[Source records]
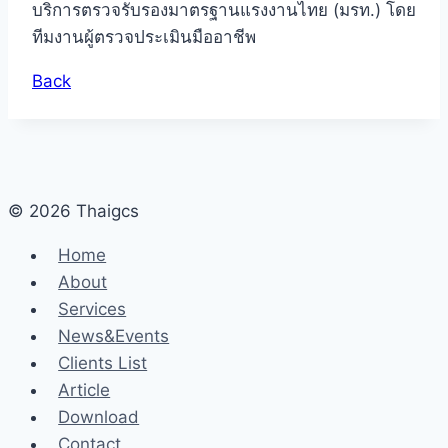
บริการตรวจรับรองมาตรฐานแรงงานไทย (มรท.) โดย
ทีมงานผู้ตรวจประเมินมืออาชีพ
Back
© 2026 Thaigcs
Home
About
Services
News&Events
Clients List
Article
Download
Contact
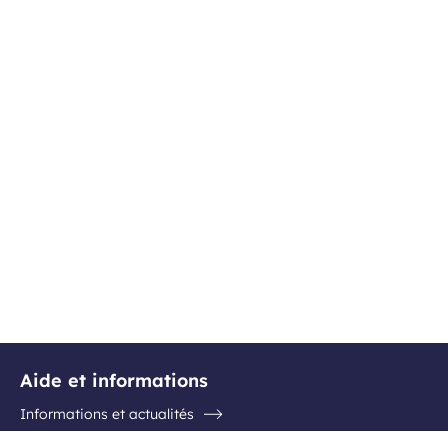
Aide et informations
Informations et actualités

What you are asked to do →
Pictures are to be left out; repeat all the remaining data exactly.

Solution for this problem →
บริการตรวจรับรองมาตรฐานแรงงานไทย (มรท.) โดย
ทีมงานผู้ตรวจประเมินมืออาชีพ
Back
© 2026 Thaigcs
Home
About
Services
News&Events
Clients List
Article
Download
Contact
Aide et informations
Informations et actualités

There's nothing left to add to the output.